Whately Water District, Department merger nears completion

Jan. 25, 2022 | Doc Pruyne
dpruyne@thereminder.com

WHATELY – The long process to merge the Water District and Water Department, which began about six years ago, is nearing completion. For some residents the biggest difficulty is still to come: the $5,000 hook-up fee.

“The town helped out people when the system was created (and) the town should still be helping out the people who are hooking up,” Selectboard Chair Jonathan Edwards said. “I think we’re a town and we’re not acting like one, sometimes.”

While prior discussions may have been contentious, at the Selectboard meeting last week Town Administrator Brian Domina proposed a remedy for the hardship of paying the fee. He told the board the town has a water agreement residents must fill out and submit to get service from the department. Domina suggested information and an application be included that residents complete, that would qualify them for an extended payment schedule.

“It would be a charge on four water bills,” Domina said. “That’s about it.”

Current Water Department customers will not receive a bill for connecting. The fee is only for customers of the water district that serves the town center area. The Whately Water District was set up in 1970. A previous water supervisor, Nicholas Jones, first proposed the consolidation of the district and department in 2016. The district now supplies a few government buildings, the Whately Inn, and 42 residences.

The stumbling block to offering a payment plan for low-income residents is a funding source.

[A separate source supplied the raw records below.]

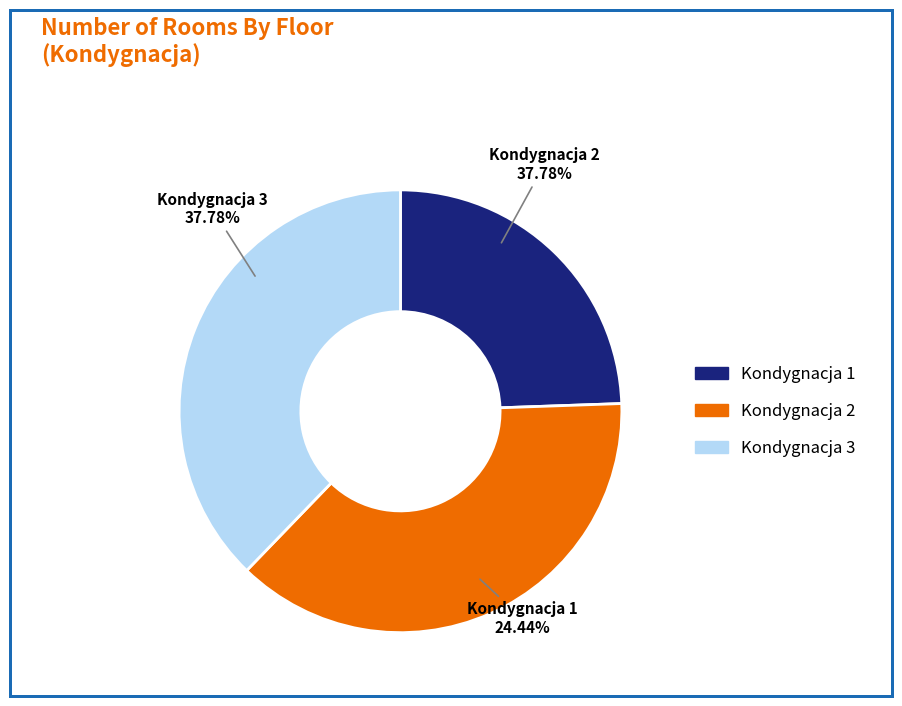

Rank the categories by value from lowest to highest.

Kondygnacja 1, Kondygnacja 2, Kondygnacja 3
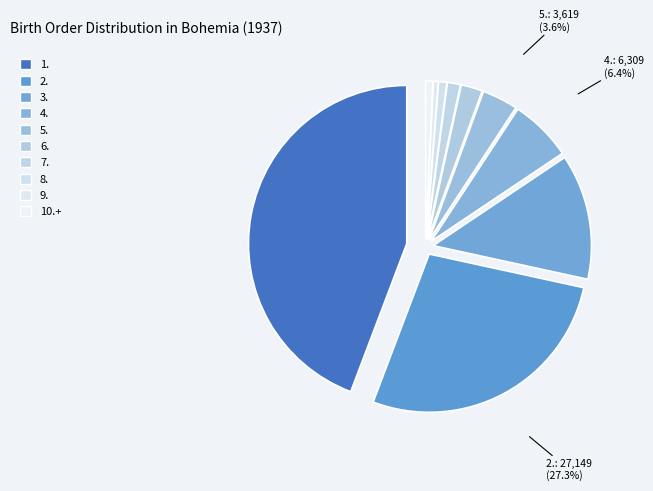

Is it true that 10.+ is 11% of the pie?

False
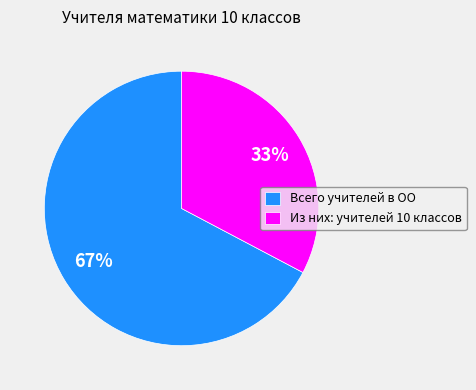

Which slice is the largest?

Всего учителей в ОО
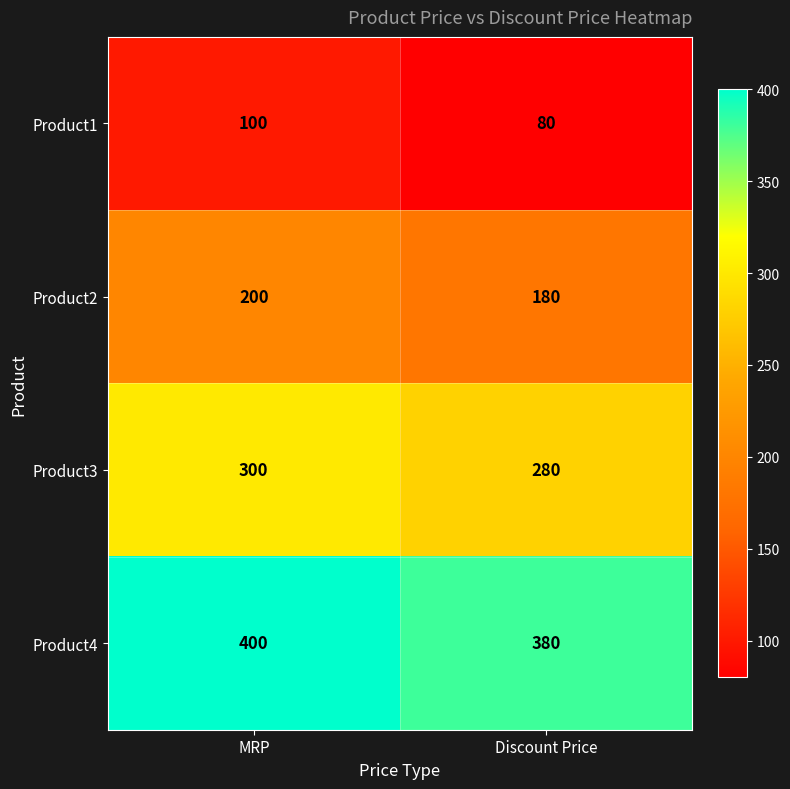

What is the spread (max minus min) of values at MRP?

300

Domina explained that if residents pay a portion of their connection fee the unpaid portion will show up as a shortage in another account. That shortage must be covered in the near term with monies from somewhere else. The town will apply for covering funds next year and receive them in the following year.

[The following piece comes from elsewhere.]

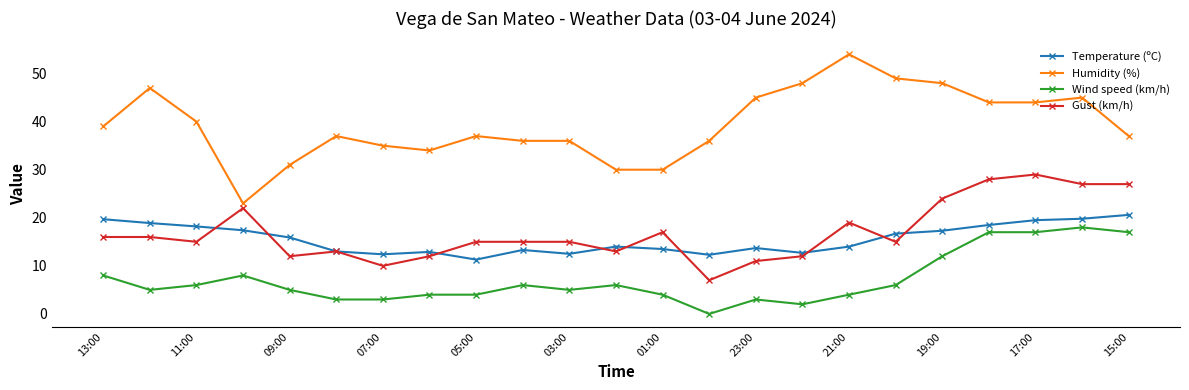

Which series has the largest range (max minus min)?

Humidity (%)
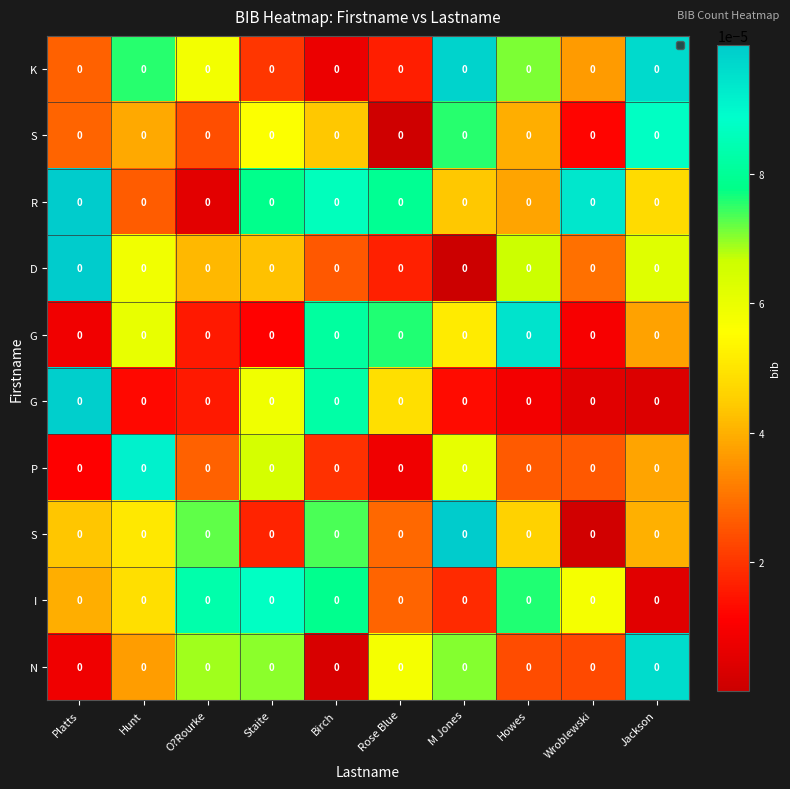

The value of row_2 at Staite is 0.0. True or false?

True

“This needs a funding source for a two-year period,” Domina said. “One [source] that sticks out is ARPA (American Recovery Plan Act) money in two eligible categories, building water resources and the impacts of COVID[-19]. We would get the money back after a two-year period, but it allows folks to not have to come up with $5,000 at the end of this year.”

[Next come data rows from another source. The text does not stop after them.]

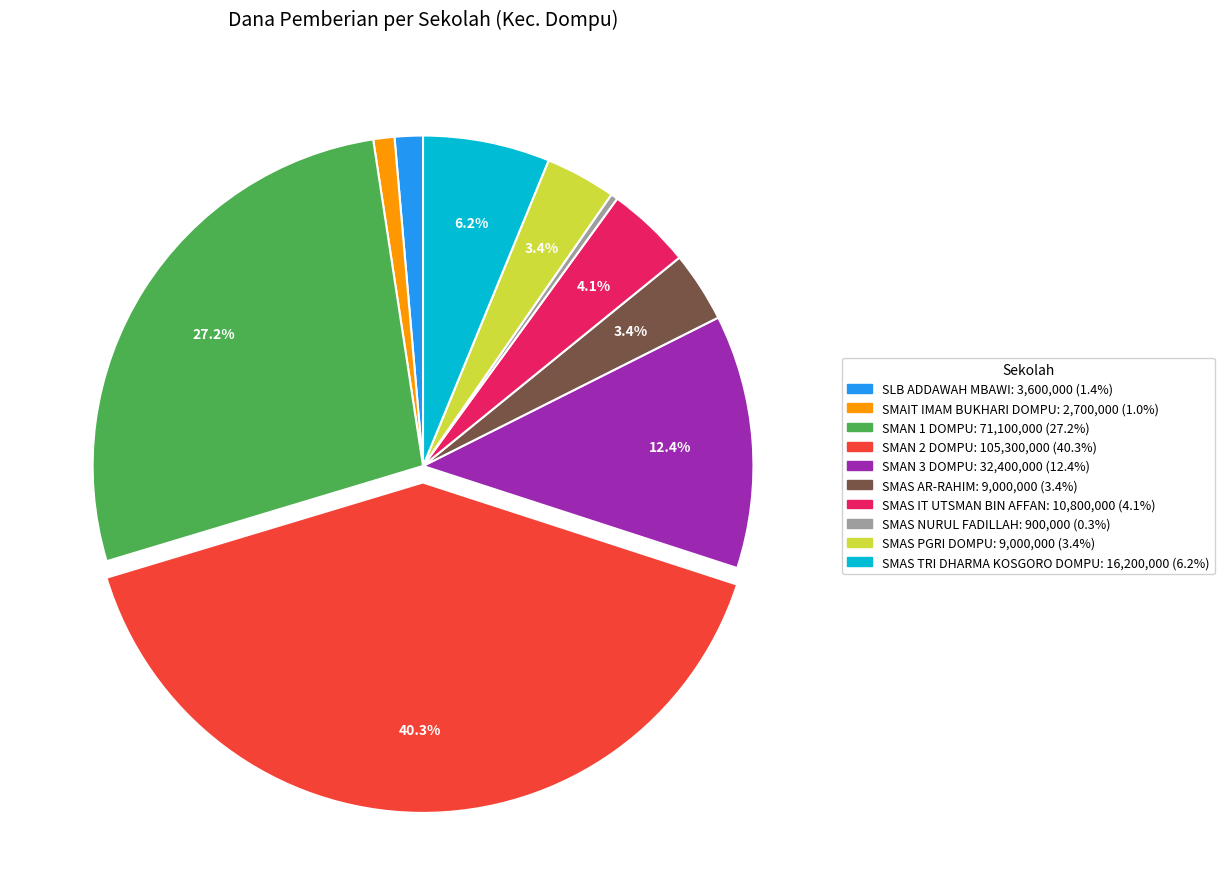

To the nearest percent, what portion does SMAIT IMAM BUKHARI DOMPU represent?

1%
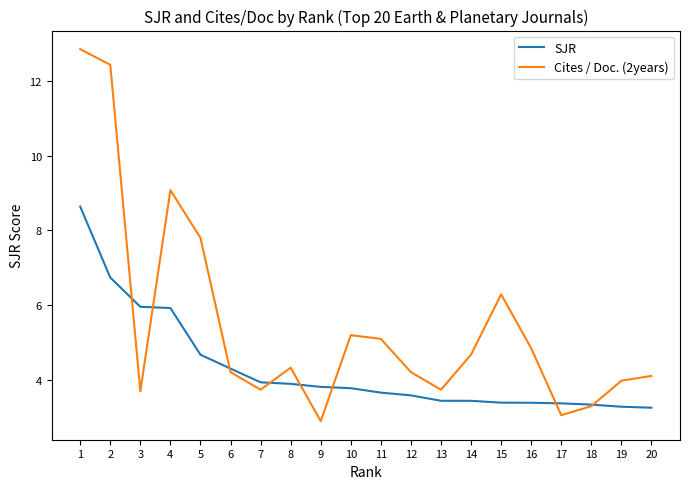

What are all the series names shown in the legend?

SJR, Cites / Doc. (2years)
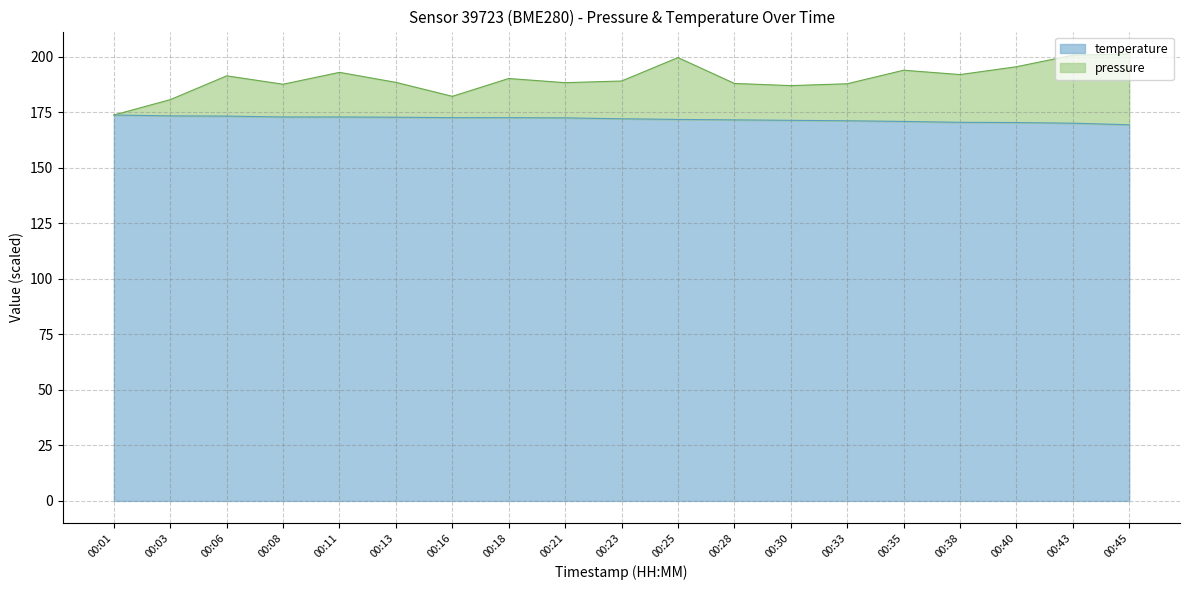

Does the chart have visible grid lines?

Yes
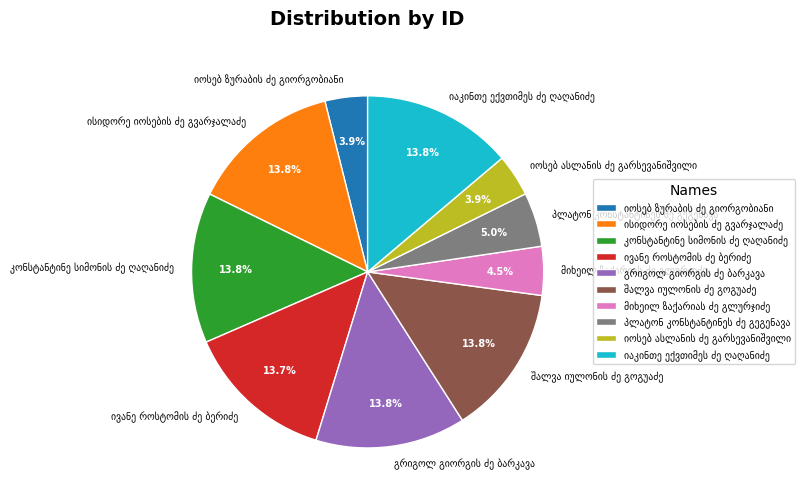

Does any single category account for the majority?

No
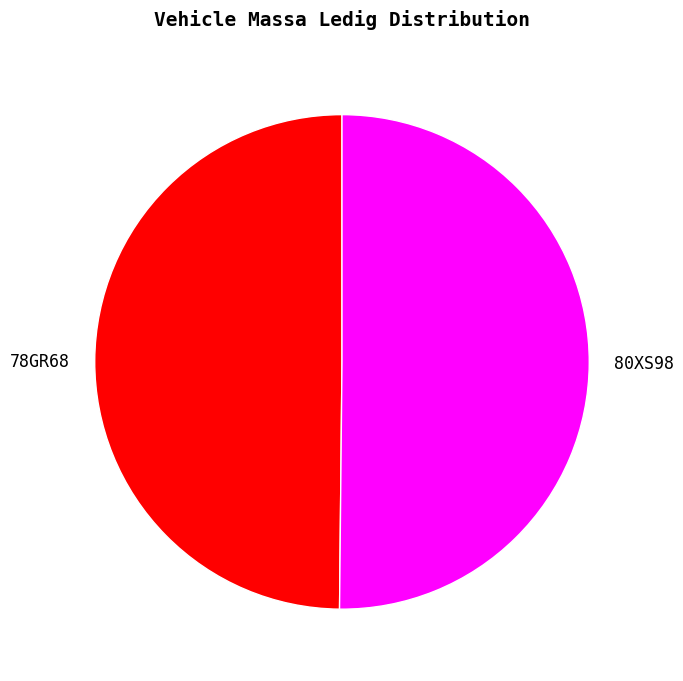

Is it true that 80XS98 is 50% of the pie?

True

Edwards, concerned with the challenges facing residents, wasn’t satisfied. “I wish we could extend it to eight [payments] instead of four,” he said. “For some people it’s still a challenge to come up with a quarter. There’s no telling what those people will do if they can’t come up with the money.”

A quarter of the connection fee would be $1,250. Eight payments would be $625 each. Board members discussed the option of tapping free cash over ARPA monies to balance accounts, which would require a Town Meeting vote. Board members were lukewarm, citing the additional delay in securing funds. Selectboard member Joyce Palmer Fortune calculated how much money is involved.

“It’s something like forty people,” Palmer Fortune said. “Forty hookups times $3,750, which is what they would not have paid. That’s $150,000 out of free cash and that’s a lot. If it was three, four, five people, that’s different. That’s about $20,000.”

Selectman Fred Baron noted that it’s difficult to go to Town Meeting without a specific number to request from free cash, a figure which can’t be known until payment plan applications are received. He also countered Edwards’ suggestion that every household pay $1,250. Baron also said that homeowners who sell out before the last payment will have to close out the obligation, the same way a final water bill must be paid.

The Selectboard voted 3-0 to authorize the proposal introduced by Domina, with adjustments to eight payments of $625, with money from the American Recovery Plan Act to be used to balance accounts.